***** DATA EXCERPTS

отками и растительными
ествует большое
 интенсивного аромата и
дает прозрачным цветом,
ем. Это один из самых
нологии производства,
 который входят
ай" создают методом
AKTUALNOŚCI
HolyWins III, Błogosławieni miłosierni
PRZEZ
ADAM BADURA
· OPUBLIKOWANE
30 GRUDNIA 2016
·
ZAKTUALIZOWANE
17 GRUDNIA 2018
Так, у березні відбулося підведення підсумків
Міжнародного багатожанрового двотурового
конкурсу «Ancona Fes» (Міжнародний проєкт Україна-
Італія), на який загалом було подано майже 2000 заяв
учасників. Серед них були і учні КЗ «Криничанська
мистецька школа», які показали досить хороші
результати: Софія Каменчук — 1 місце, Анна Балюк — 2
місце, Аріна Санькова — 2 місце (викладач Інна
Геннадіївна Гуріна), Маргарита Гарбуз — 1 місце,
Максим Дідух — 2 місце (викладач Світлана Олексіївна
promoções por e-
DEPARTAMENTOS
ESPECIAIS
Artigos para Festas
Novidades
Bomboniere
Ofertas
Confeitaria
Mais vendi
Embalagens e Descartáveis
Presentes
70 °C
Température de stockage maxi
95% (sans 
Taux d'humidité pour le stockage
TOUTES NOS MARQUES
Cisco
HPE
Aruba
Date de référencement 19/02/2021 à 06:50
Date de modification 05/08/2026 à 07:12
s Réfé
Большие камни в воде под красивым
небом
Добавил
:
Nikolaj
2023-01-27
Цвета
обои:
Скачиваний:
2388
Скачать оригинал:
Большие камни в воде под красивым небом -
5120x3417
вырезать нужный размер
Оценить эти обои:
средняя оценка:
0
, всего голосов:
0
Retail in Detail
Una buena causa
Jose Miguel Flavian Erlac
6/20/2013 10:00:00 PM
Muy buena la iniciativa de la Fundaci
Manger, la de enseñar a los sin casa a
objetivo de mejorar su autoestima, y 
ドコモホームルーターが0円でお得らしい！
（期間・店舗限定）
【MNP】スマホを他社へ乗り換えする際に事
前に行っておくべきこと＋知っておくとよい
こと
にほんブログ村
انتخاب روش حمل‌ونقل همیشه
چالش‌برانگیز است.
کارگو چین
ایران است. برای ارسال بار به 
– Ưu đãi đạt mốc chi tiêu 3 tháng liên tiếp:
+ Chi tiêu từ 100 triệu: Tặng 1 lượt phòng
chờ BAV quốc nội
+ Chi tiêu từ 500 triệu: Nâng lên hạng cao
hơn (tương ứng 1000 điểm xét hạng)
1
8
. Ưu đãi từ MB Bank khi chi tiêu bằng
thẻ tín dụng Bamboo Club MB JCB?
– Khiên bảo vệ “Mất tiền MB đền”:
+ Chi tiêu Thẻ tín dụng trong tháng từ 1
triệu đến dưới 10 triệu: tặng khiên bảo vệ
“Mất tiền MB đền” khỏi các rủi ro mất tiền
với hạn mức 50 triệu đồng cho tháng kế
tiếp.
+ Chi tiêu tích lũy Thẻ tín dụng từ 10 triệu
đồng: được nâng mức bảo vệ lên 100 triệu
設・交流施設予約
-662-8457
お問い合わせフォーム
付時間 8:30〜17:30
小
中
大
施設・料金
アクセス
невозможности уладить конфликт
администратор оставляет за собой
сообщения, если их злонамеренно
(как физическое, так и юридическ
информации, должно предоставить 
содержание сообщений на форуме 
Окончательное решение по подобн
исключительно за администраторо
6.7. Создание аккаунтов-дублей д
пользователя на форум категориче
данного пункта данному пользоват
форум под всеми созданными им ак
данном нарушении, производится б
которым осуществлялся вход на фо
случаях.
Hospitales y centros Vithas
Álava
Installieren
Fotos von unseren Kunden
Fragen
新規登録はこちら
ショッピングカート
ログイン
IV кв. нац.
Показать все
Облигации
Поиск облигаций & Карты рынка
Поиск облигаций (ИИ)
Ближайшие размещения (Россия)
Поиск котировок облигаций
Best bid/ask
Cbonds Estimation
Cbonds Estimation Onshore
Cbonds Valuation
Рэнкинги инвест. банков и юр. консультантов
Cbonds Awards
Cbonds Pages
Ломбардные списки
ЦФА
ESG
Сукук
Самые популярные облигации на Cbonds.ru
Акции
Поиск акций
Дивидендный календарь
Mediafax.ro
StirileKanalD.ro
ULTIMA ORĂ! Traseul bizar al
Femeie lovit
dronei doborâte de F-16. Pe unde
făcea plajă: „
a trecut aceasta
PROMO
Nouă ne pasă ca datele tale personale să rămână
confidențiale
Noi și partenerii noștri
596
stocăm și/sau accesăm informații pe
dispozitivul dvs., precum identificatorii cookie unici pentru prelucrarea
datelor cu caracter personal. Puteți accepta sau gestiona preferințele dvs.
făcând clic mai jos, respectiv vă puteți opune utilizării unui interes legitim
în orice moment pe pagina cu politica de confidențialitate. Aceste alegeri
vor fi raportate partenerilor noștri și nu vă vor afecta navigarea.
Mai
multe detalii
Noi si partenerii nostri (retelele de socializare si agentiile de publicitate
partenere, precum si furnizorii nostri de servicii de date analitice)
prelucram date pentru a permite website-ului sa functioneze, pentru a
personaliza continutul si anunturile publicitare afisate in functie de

**********

### [TASK ITEM]
Please copy the lines above from the line with "Installieren" up to and including the line with "multe detalii", exactly as written and with nothing else.

### [RESULT OF THE EXERCISE]
Installieren
Fotos von unseren Kunden
Fragen
新規登録はこちら
ショッピングカート
ログイン
IV кв. нац.
Показать все
Облигации
Поиск облигаций & Карты рынка
Поиск облигаций (ИИ)
Ближайшие размещения (Россия)
Поиск котировок облигаций
Best bid/ask
Cbonds Estimation
Cbonds Estimation Onshore
Cbonds Valuation
Рэнкинги инвест. банков и юр. консультантов
Cbonds Awards
Cbonds Pages
Ломбардные списки
ЦФА
ESG
Сукук
Самые популярные облигации на Cbonds.ru
Акции
Поиск акций
Дивидендный календарь
Mediafax.ro
StirileKanalD.ro
ULTIMA ORĂ! Traseul bizar al
Femeie lovit
dronei doborâte de F-16. Pe unde
făcea plajă: „
a trecut aceasta
PROMO
Nouă ne pasă ca datele tale personale să rămână
confidențiale
Noi și partenerii noștri
596
stocăm și/sau accesăm informații pe
dispozitivul dvs., precum identificatorii cookie unici pentru prelucrarea
datelor cu caracter personal. Puteți accepta sau gestiona preferințele dvs.
făcând clic mai jos, respectiv vă puteți opune utilizării unui interes legitim
în orice moment pe pagina cu politica de confidențialitate. Aceste alegeri
vor fi raportate partenerilor noștri și nu vă vor afecta navigarea.
Mai
multe detalii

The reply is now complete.